Es ya un tópico sobado, pero la agresividad con que estos siervos del peor capitalismo posible, el que vende bragas midiéndole el tono de piel a la modelo, acosa hoy a aquellos de los suyos que se desmarcan del dogma no es más que una señal de debilidad. A mayor fragilidad de la barbaridad defendida en público, mayores dosis de violencia es necesario aplicar sobre el discrepante para mantener al resto de cobardes de la manada callados y tragando con ruedas de molino.

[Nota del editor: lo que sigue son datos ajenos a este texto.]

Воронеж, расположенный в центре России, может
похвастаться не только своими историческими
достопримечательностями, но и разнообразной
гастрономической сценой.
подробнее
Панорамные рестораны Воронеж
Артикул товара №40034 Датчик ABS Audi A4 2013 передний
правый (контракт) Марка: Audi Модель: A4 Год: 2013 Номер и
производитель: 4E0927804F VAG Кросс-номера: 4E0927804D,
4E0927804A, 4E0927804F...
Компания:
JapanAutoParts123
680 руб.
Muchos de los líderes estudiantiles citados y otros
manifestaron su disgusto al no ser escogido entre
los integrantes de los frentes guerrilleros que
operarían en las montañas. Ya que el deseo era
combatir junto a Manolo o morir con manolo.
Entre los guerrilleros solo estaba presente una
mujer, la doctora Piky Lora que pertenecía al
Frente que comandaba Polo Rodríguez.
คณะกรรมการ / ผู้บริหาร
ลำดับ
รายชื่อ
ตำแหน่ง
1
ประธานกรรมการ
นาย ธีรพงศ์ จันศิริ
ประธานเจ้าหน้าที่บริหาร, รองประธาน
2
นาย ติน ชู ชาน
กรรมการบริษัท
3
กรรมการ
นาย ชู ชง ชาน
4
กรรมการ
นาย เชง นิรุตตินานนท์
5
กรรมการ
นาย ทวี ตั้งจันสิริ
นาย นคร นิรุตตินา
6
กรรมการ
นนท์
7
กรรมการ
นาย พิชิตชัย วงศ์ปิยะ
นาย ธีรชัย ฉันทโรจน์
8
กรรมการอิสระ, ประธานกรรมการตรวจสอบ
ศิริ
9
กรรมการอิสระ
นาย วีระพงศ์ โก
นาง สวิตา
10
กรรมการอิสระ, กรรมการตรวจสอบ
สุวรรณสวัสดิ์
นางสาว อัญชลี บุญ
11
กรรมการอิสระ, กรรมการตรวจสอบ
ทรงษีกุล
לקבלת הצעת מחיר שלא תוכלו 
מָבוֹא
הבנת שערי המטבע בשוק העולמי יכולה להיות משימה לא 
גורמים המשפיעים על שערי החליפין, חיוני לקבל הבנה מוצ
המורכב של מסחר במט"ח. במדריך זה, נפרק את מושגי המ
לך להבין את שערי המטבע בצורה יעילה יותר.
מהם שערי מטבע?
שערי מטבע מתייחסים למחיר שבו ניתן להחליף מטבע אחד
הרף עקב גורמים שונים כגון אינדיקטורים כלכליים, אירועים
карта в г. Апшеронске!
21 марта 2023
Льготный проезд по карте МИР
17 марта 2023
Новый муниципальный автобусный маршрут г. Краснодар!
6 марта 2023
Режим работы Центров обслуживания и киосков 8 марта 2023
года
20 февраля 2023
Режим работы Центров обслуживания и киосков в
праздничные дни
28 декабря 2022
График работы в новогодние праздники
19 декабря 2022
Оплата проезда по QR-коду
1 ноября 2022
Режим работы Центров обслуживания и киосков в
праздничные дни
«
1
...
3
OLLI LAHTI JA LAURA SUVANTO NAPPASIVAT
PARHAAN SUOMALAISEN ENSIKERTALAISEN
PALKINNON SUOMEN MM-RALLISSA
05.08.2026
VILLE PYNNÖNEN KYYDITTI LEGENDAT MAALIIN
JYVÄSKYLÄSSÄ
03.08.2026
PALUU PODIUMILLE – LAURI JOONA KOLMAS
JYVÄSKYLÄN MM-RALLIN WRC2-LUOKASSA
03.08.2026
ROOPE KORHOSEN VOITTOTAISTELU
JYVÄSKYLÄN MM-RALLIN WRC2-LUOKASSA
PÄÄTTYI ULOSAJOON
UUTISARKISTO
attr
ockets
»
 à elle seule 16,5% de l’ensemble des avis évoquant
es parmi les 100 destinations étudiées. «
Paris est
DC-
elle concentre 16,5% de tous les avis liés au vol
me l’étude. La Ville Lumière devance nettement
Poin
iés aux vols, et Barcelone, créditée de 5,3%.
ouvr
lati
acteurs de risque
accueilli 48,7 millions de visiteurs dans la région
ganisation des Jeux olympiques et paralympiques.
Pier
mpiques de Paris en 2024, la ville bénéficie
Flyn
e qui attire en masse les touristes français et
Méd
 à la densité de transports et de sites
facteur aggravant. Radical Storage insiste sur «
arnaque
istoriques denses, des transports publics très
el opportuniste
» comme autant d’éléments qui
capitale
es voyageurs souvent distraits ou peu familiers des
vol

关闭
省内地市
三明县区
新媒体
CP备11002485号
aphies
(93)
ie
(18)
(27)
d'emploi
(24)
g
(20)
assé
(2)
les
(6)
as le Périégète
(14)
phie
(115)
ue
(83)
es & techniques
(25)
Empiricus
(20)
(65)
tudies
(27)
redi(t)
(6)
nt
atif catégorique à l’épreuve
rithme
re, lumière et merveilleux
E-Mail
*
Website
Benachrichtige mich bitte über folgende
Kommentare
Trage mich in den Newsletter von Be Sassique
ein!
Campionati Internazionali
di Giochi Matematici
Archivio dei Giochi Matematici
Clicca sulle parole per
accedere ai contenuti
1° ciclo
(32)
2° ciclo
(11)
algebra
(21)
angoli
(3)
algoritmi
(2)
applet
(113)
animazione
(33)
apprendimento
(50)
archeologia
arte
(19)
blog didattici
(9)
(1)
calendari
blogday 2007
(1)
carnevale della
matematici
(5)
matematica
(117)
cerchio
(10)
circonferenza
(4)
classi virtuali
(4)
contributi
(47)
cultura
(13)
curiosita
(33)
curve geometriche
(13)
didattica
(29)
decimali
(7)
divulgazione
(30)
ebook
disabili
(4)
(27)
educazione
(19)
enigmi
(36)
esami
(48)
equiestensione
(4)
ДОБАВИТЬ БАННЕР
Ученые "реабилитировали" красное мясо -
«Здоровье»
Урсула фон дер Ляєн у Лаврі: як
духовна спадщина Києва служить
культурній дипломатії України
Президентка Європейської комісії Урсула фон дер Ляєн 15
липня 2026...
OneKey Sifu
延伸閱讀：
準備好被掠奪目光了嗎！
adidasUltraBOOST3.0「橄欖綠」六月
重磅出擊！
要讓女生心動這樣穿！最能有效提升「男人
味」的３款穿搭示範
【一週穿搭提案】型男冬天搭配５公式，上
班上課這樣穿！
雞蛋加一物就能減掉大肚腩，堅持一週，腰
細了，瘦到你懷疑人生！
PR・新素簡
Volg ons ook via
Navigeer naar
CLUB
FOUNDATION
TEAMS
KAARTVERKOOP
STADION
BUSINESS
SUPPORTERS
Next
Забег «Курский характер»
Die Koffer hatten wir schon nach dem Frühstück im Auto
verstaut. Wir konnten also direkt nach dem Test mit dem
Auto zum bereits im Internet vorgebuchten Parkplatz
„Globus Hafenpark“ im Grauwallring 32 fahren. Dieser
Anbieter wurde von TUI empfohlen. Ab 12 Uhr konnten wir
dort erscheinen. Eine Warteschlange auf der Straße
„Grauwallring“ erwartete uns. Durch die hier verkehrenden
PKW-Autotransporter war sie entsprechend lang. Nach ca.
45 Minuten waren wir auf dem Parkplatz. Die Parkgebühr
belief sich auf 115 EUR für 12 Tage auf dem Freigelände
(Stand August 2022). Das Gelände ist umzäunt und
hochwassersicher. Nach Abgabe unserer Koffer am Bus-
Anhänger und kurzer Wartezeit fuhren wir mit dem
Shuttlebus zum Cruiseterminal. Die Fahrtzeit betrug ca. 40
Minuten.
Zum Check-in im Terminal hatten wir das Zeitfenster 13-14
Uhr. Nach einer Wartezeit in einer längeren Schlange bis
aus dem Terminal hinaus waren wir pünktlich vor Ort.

Visto desde fuera, el comportamiento es casi simiesco y más propio de un documental del National Geographic que de una democracia liberal. Pero oigan, con estos bueyes hay que arar. Paula Fraga, al contrario que tantos y tantos influencers de izquierdas que rellenan a diario docenas de horas de televisión con las mismas melonadas que ya sonaban idiotas en los años 60, ha decidido no obedecer. Y por eso es ella la que escribe en un medio de «ultraderecha» y no los que han intentando aniquilarla socialmente.
A esos jamás les daría cancha yo (ni nadie que conozca) en EL ESPAÑOL. Pero no por izquierdear, sino por justear de la mollera.
Habrá muchos más artículos, si Paula quiere.